Involuntary commitment

Throughout the years I worked in the Alabama and South Carolina mental health systems, one of my responsibilities was to serve as a Designated Examiner (DE) in the Probate Court. Both states reviewed my clinical qualifications and certified me to examine people and give testimony in the Probate Court as to whether they met the legal criteria to be involuntarily committed to a psychiatric hospital. This commitment process was established nationwide to safeguard the rights of mentally ill persons, insuring that they couldn’t be “railroaded” into involuntary treatment, without due process. With only a few exceptions that I’ve witnessed over the years, the system worked.

You’ve probably heard the term “certifiably mentally ill.” Well, I was a certified certifier.  In most (all?) states a person that someone has petitioned the court to assess for possible involuntary commitment has to be independently interviewed by two DEs, one of whom has to be an MD. The two criteria were that the person had a diagnosable mental illness (based on the judgment of the DEs) and that he presented a credible threat of harm to self or others. Both DEs had to agree that the criteria had been met, in order for the person they’d examined to be deprived of their liberty. That person couldn’t be hospitalized indefinitely, but had to be re-certified at specified intervals.

The commitment process went like this: someone – usually a family member or medical professional or  law enforcement officer – had to petition the court for a hearing. Both DEs independently interviewed the individual, wrote reports on their findings, and made a recommendation for or against involuntary commitment. If both DEs agreed that that the person met the criteria for commitment, a Probate Court hearing was held. The hearing was recorded so that there would be a transcript, and if the person didn’t have his own attorney present, they were represented by a court-appointed attorney. Sometimes the person agreed that he needed hospitalization and the hearing was just a formality; but if he disagreed, the lawyer made sure that his point-of-view was represented in testimony.

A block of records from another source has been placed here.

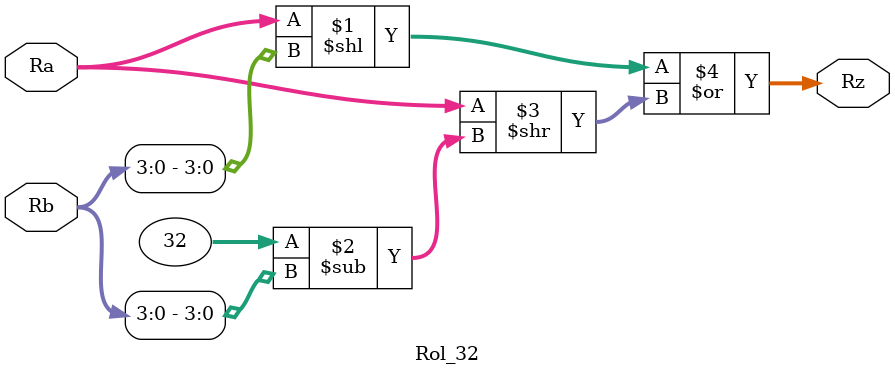
<source format=v>
`timescale 1ns / 1ps



module Rol_32(
	input wire [31:0] Ra,
	input wire [31:0] Rb,
	output wire [31:0] Rz
	);
	//shift left by up to 31 bits, and OR it with a right shift of the opposit size
   assign Rz = (Ra << Rb[3:0]) | (Ra >> 32-Rb[3:0]);
endmodule

</source>
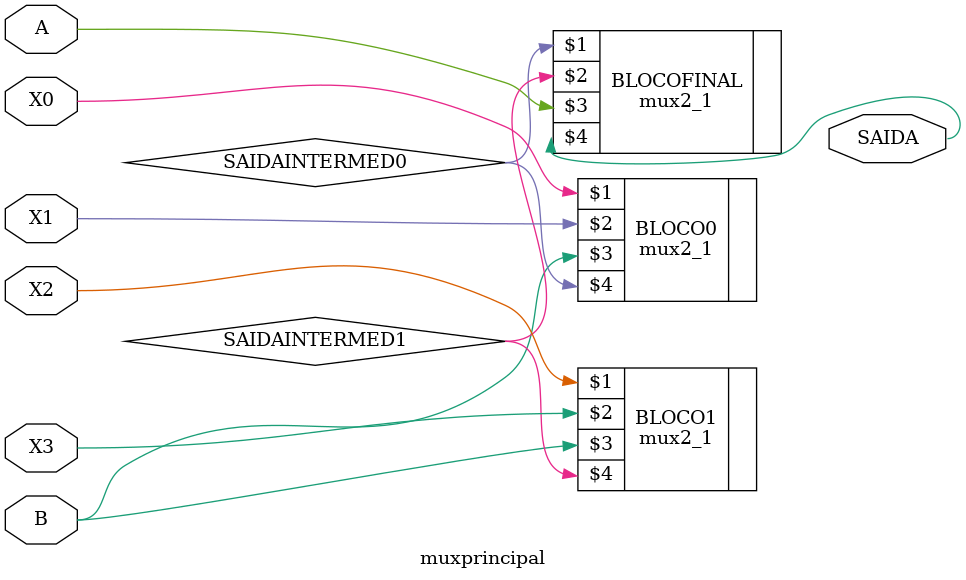
<source format=v>
/*

Arthur Bracarense e Gustavo de Assis - Projeto MUX com Test Bench

Chaves Seletoras: A e B

Clock do MUX 2:1 feito pelo modulo testebench2canais

*/

module muxprincipal (X0,X1,X2,X3,A,B,SAIDA);
	input X0,X1,X2,X3; // Entrada de dados 
	input A,B; // Entradas de seleção
		output SAIDA; // Saida de dados
			wire SAIDAINTERMED0, SAIDAINTERMED1;
	// Chamando os primeiros blocos do multiplexador
	mux2_1 BLOCO0 (X0,X1,B,SAIDAINTERMED0);
	mux2_1 BLOCO1 (X2,X3,B,SAIDAINTERMED1);
	// Chamando o último bloco do multiplexador
	mux2_1 BLOCOFINAL (SAIDAINTERMED0, SAIDAINTERMED1, A, SAIDA);
endmodule

</source>
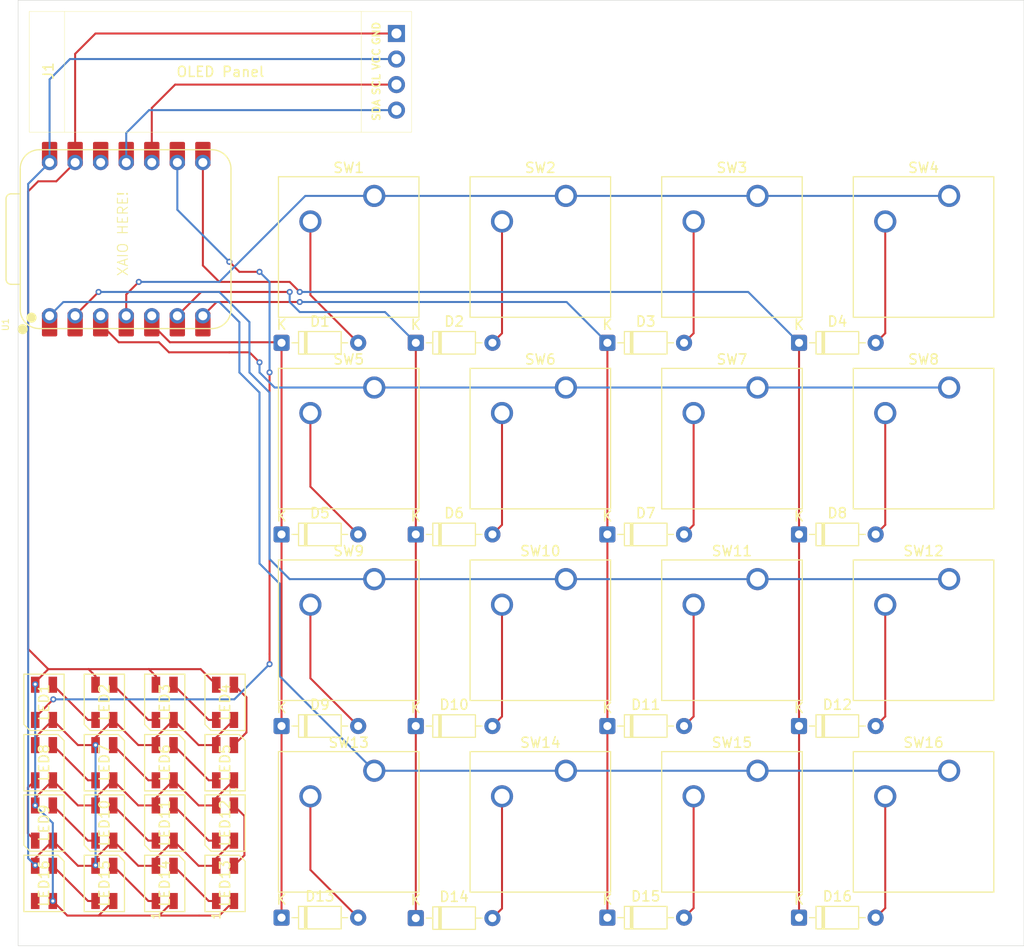
<source format=kicad_pcb>
(kicad_pcb
	(version 20241229)
	(generator "pcbnew")
	(generator_version "9.0")
	(general
		(thickness 1.6)
		(legacy_teardrops no)
	)
	(paper "A4")
	(layers
		(0 "F.Cu" signal)
		(2 "B.Cu" signal)
		(9 "F.Adhes" user "F.Adhesive")
		(11 "B.Adhes" user "B.Adhesive")
		(13 "F.Paste" user)
		(15 "B.Paste" user)
		(5 "F.SilkS" user "F.Silkscreen")
		(7 "B.SilkS" user "B.Silkscreen")
		(1 "F.Mask" user)
		(3 "B.Mask" user)
		(17 "Dwgs.User" user "User.Drawings")
		(19 "Cmts.User" user "User.Comments")
		(21 "Eco1.User" user "User.Eco1")
		(23 "Eco2.User" user "User.Eco2")
		(25 "Edge.Cuts" user)
		(27 "Margin" user)
		(31 "F.CrtYd" user "F.Courtyard")
		(29 "B.CrtYd" user "B.Courtyard")
		(35 "F.Fab" user)
		(33 "B.Fab" user)
		(39 "User.1" user)
		(41 "User.2" user)
		(43 "User.3" user)
		(45 "User.4" user)
	)
	(setup
		(pad_to_mask_clearance 0)
		(allow_soldermask_bridges_in_footprints no)
		(tenting front back)
		(pcbplotparams
			(layerselection 0x00000000_00000000_55555555_5755f5ff)
			(plot_on_all_layers_selection 0x00000000_00000000_00000000_00000000)
			(disableapertmacros no)
			(usegerberextensions no)
			(usegerberattributes yes)
			(usegerberadvancedattributes yes)
			(creategerberjobfile yes)
			(dashed_line_dash_ratio 12.000000)
			(dashed_line_gap_ratio 3.000000)
			(svgprecision 4)
			(plotframeref no)
			(mode 1)
			(useauxorigin no)
			(hpglpennumber 1)
			(hpglpenspeed 20)
			(hpglpendiameter 15.000000)
			(pdf_front_fp_property_popups yes)
			(pdf_back_fp_property_popups yes)
			(pdf_metadata yes)
			(pdf_single_document no)
			(dxfpolygonmode yes)
			(dxfimperialunits yes)
			(dxfusepcbnewfont yes)
			(psnegative no)
			(psa4output no)
			(plot_black_and_white yes)
			(sketchpadsonfab no)
			(plotpadnumbers no)
			(hidednponfab no)
			(sketchdnponfab yes)
			(crossoutdnponfab yes)
			(subtractmaskfromsilk no)
			(outputformat 1)
			(mirror no)
			(drillshape 1)
			(scaleselection 1)
			(outputdirectory "")
		)
	)
	(net 0 "")
	(net 1 "+5V")
	(net 2 "Net-(U1-GPIO4{slash}MISO)")
	(net 3 "Net-(U1-GPIO3{slash}MOSI)")
	(net 4 "unconnected-(U1-3V3-Pad12)")
	(net 5 "Net-(D14-A)")
	(net 6 "Net-(D16-A)")
	(net 7 "Net-(U1-GPIO29{slash}ADC3{slash}A3)")
	(net 8 "Net-(U1-GPIO28{slash}ADC2{slash}A2)")
	(net 9 "Net-(U1-GPIO27{slash}ADC1{slash}A1)")
	(net 10 "GND")
	(net 11 "Net-(U1-GPIO26{slash}ADC0{slash}A0)")
	(net 12 "Net-(D1-K)")
	(net 13 "Net-(D1-A)")
	(net 14 "Net-(D10-K)")
	(net 15 "Net-(D2-A)")
	(net 16 "Net-(D11-K)")
	(net 17 "Net-(D3-A)")
	(net 18 "Net-(D12-K)")
	(net 19 "Net-(D4-A)")
	(net 20 "Net-(D5-A)")
	(net 21 "Net-(D6-A)")
	(net 22 "Net-(D7-A)")
	(net 23 "Net-(D8-A)")
	(net 24 "Net-(D9-A)")
	(net 25 "Net-(D10-A)")
	(net 26 "Net-(D11-A)")
	(net 27 "Net-(D12-A)")
	(net 28 "Net-(D13-A)")
	(net 29 "Net-(D15-A)")
	(net 30 "Net-(LED1-DIN)")
	(net 31 "Net-(LED1-DOUT)")
	(net 32 "Net-(LED2-DOUT)")
	(net 33 "Net-(LED3-DOUT)")
	(net 34 "Net-(LED4-DOUT)")
	(net 35 "Net-(LED5-DOUT)")
	(net 36 "Net-(LED6-DOUT)")
	(net 37 "Net-(LED7-DOUT)")
	(net 38 "Net-(LED8-DOUT)")
	(net 39 "Net-(LED10-DIN)")
	(net 40 "Net-(LED11-DOUT)")
	(net 41 "Net-(LED13-DOUT)")
	(net 42 "Net-(LED15-DOUT)")
	(net 43 "Net-(LED10-DOUT)")
	(net 44 "Net-(LED12-DOUT)")
	(net 45 "Net-(LED14-DOUT)")
	(net 46 "unconnected-(LED16-DOUT-Pad1)")
	(footprint "Button_Switch_Keyboard:SW_Cherry_MX_1.00u_PCB" (layer "F.Cu") (at 133.50875 92.55125))
	(footprint "LED_SMD:LED_SK6812MINI_PLCC4_3.5x3.5mm_P1.75mm" (layer "F.Cu") (at 68.575 122.8 90))
	(footprint "Diode_THT:D_DO-35_SOD27_P7.62mm_Horizontal" (layer "F.Cu") (at 118.58625 107.15625))
	(footprint "Diode_THT:D_DO-35_SOD27_P7.62mm_Horizontal" (layer "F.Cu") (at 137.6393 69.05625))
	(footprint "LED_SMD:LED_SK6812MINI_PLCC4_3.5x3.5mm_P1.75mm" (layer "F.Cu") (at 74.575 110.8 90))
	(footprint "LED_SMD:LED_SK6812MINI_PLCC4_3.5x3.5mm_P1.75mm" (layer "F.Cu") (at 80.575 104.8 -90))
	(footprint "Diode_THT:D_DO-35_SOD27_P7.62mm_Horizontal" (layer "F.Cu") (at 137.63625 107.15625))
	(footprint "LED_SMD:LED_SK6812MINI_PLCC4_3.5x3.5mm_P1.75mm" (layer "F.Cu") (at 74.575 122.8 90))
	(footprint "Button_Switch_Keyboard:SW_Cherry_MX_1.00u_PCB" (layer "F.Cu") (at 152.55875 92.55125))
	(footprint "Button_Switch_Keyboard:SW_Cherry_MX_1.00u_PCB" (layer "F.Cu") (at 114.45875 54.45125))
	(footprint "Button_Switch_Keyboard:SW_Cherry_MX_1.00u_PCB" (layer "F.Cu") (at 152.55875 111.60125))
	(footprint "Diode_THT:D_DO-35_SOD27_P7.62mm_Horizontal" (layer "F.Cu") (at 99.53625 88.10625))
	(footprint "Button_Switch_Keyboard:SW_Cherry_MX_1.00u_PCB" (layer "F.Cu") (at 95.40875 92.55125))
	(footprint "Button_Switch_Keyboard:SW_Cherry_MX_1.00u_PCB" (layer "F.Cu") (at 114.45875 111.60125))
	(footprint "LED_SMD:LED_SK6812MINI_PLCC4_3.5x3.5mm_P1.75mm" (layer "F.Cu") (at 74.575 116.8 -90))
	(footprint "Button_Switch_Keyboard:SW_Cherry_MX_1.00u_PCB" (layer "F.Cu") (at 152.55875 73.50125))
	(footprint "LED_SMD:LED_SK6812MINI_PLCC4_3.5x3.5mm_P1.75mm" (layer "F.Cu") (at 68.575 110.8 90))
	(footprint "LED_SMD:LED_SK6812MINI_PLCC4_3.5x3.5mm_P1.75mm" (layer "F.Cu") (at 68.575 116.8 -90))
	(footprint "Diode_THT:D_DO-35_SOD27_P7.62mm_Horizontal" (layer "F.Cu") (at 118.58625 69.05625))
	(footprint "Button_Switch_Keyboard:SW_Cherry_MX_1.00u_PCB" (layer "F.Cu") (at 114.45875 73.50125))
	(footprint "Button_Switch_Keyboard:SW_Cherry_MX_1.00u_PCB" (layer "F.Cu") (at 95.40875 54.45125))
	(footprint "LED_SMD:LED_SK6812MINI_PLCC4_3.5x3.5mm_P1.75mm" (layer "F.Cu") (at 62.575 104.8 -90))
	(footprint "Button_Switch_Keyboard:SW_Cherry_MX_1.00u_PCB" (layer "F.Cu") (at 133.50875 54.45125))
	(footprint "Button_Switch_Keyboard:SW_Cherry_MX_1.00u_PCB" (layer "F.Cu") (at 95.40875 73.50125))
	(footprint "LED_SMD:LED_SK6812MINI_PLCC4_3.5x3.5mm_P1.75mm" (layer "F.Cu") (at 62.575 110.8 90))
	(footprint "LED_SMD:LED_SK6812MINI_PLCC4_3.5x3.5mm_P1.75mm" (layer "F.Cu") (at 80.575 116.8 -90))
	(footprint "Diode_THT:D_DO-35_SOD27_P7.62mm_Horizontal" (layer "F.Cu") (at 99.53625 126.25))
	(footprint "Button_Switch_Keyboard:SW_Cherry_MX_1.00u_PCB" (layer "F.Cu") (at 133.50875 111.60125))
	(footprint "Diode_THT:D_DO-35_SOD27_P7.62mm_Horizontal" (layer "F.Cu") (at 99.5385 69.05625))
	(footprint "OLED:SSD1306-0.91-OLED-4pin-128x32" (layer "F.Cu") (at 61.115 36.115))
	(footprint "Diode_THT:D_DO-35_SOD27_P7.62mm_Horizontal" (layer "F.Cu") (at 86.19 107.15625))
	(footprint "LED_SMD:LED_SK6812MINI_PLCC4_3.5x3.5mm_P1.75mm" (layer "F.Cu") (at 80.575 110.8 90))
	(footprint "LED_SMD:LED_SK6812MINI_PLCC4_3.5x3.5mm_P1.75mm" (layer "F.Cu") (at 62.575 116.8 -90))
	(footprint "LED_SMD:LED_SK6812MINI_PLCC4_3.5x3.5mm_P1.75mm" (layer "F.Cu") (at 80.575 122.8 90))
	(footprint "Diode_THT:D_DO-35_SOD27_P7.62mm_Horizontal"
		(layer "F.Cu")
		(uuid "b1652d5b-1b17-432e-90fe-af1a67ab33ad")
		(at 137.63625 88.10625)
		(descr "Diode, DO-35_SOD27 series, Axial, Horizontal, pin pitch=7.62mm, length*diameter=4*2mm^2, http://www.diodes.com/_files/packages/DO-35.pdf")
		(tags "Diode DO-35_SOD27 series Axial Horizontal pin pitch 7.62mm  length 4mm diameter 2mm")
		(property "Reference" "D8"
			(at 3.81 -2.12 0)
			(layer "F.SilkS")
			(uuid "8663f631-7c2a-4184-a7e6-6a09ccc5d9f1")
			(effects
				(font
					(size 1 1)
					(thickness 0.15)
				)
			)
		)
		(property "Value" "1N4148"
			(at 3.81 2.12 0)
			(layer "F.Fab")
			(uuid "cf1e5a79-80bd-4127-8468-a2785ad06573")
			(effects
				(font
					(size 1 1)
					(thickness 0.15)
				)
			)
		)
		(property "Datasheet" "https://assets.nexperia.com/documents/data-sheet/1N4148_1N4448.pdf"
			(at 0 0 0)
			(layer "F.Fab")
			(hide yes)
			(uuid "b26314a9-b957-493b-9d38-0a2dcacb90d3")
			(effects
				(font
					(size 1.27 1.27)
					(thickness 0.15)
				)
			)
		)
		(property "Description" "100V 0.15A standard switching diode, DO-35"
			(at 0 0 0)
			(layer "F.Fab")
			(hide yes)
			(uuid "c1155428-3fb
... [138629 chars truncated]
</source>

Once the voice recorder was turned on, the court was declared to be in session and both DEs were sworn in. After they read their reports and recommendations, the attorney could consult with her client and ask follow-up questions, or have the client speak for himself. After hearing all the testimony, the Probate Judge could either dismiss the petition or order the person to be involuntarily committed. If both DEs had recommended commitment, the judge almost always went along with their recommendations.

The deprivation of liberty is no small matter, and the Probate Court hearing is an important safeguard, to insure that the commitment laws aren’t abused. Many people with severe, chronic mental illnesses have gone through the process multiple times and accept that they’re going to spend some time in the hospital. A few physically resist and have to be sedated. Yet others resist treatment in  a variety of ways, once they get on their assigned ward.

I spent the last nine years of my career as a treatment team psychologist on a locked ward at South Carolina’s largest psychiatric hospital, and had to deal with every kind of resistance imaginable. Some patients reasoned incorrectly that their refusal to speak or answer questions in treatment team would somehow shorten their stay. I remember an instance when I recognized an intelligent young man ( I’ll call him John) who’d been assigned to the treatment team I served on during a previous commitment, years earlier. At his treatment team initial assessment he was surly, but at least minimally cooperative. I asked if he remembered me, and he said he did. “You’re the one who told me that it’s impossible not to communicate.” I’m pretty sure I smiled at him, recalling our first encounter.

It had been John’s first commitment, and he must have reasoned that giving the treatment team the Silent Treatment (or elective mutism, as we call it) would lead to an early discharge. We’d tried to get him to open up, but he’d refused to answer a single question. So I said something like this: “John, it’s impossible not to communicate, and even though you’re not speaking, you’re communicating right now. What you’re communicating is, ‘You can’t make me talk,’ and you’re absolutely right. We can’t. We know you don’t want to be here, but we can’t discharge you until we know what’s going on with you, and that you’re safe.

“Let me tell you one thing that everybody on this team has in common with you. None of us wants you to stay here even one day longer than you have to. We plan for discharge from Day One. The best thing you can do to shorten your stay is to let us know what you think is going on. Work with us and I promise we’ll get you back home as fast as we can.” My intervention worked and John started answering our questions.

Sometimes people are so angry about their commitment that they get violent, so all employees who have contact with patients are trained to work with other staff to take down combative patients without anyone coming to harm. However most patients on locked wards understand that violent acts would be evidence of the “harm to others” criterion of commitment, and try to control their tempers.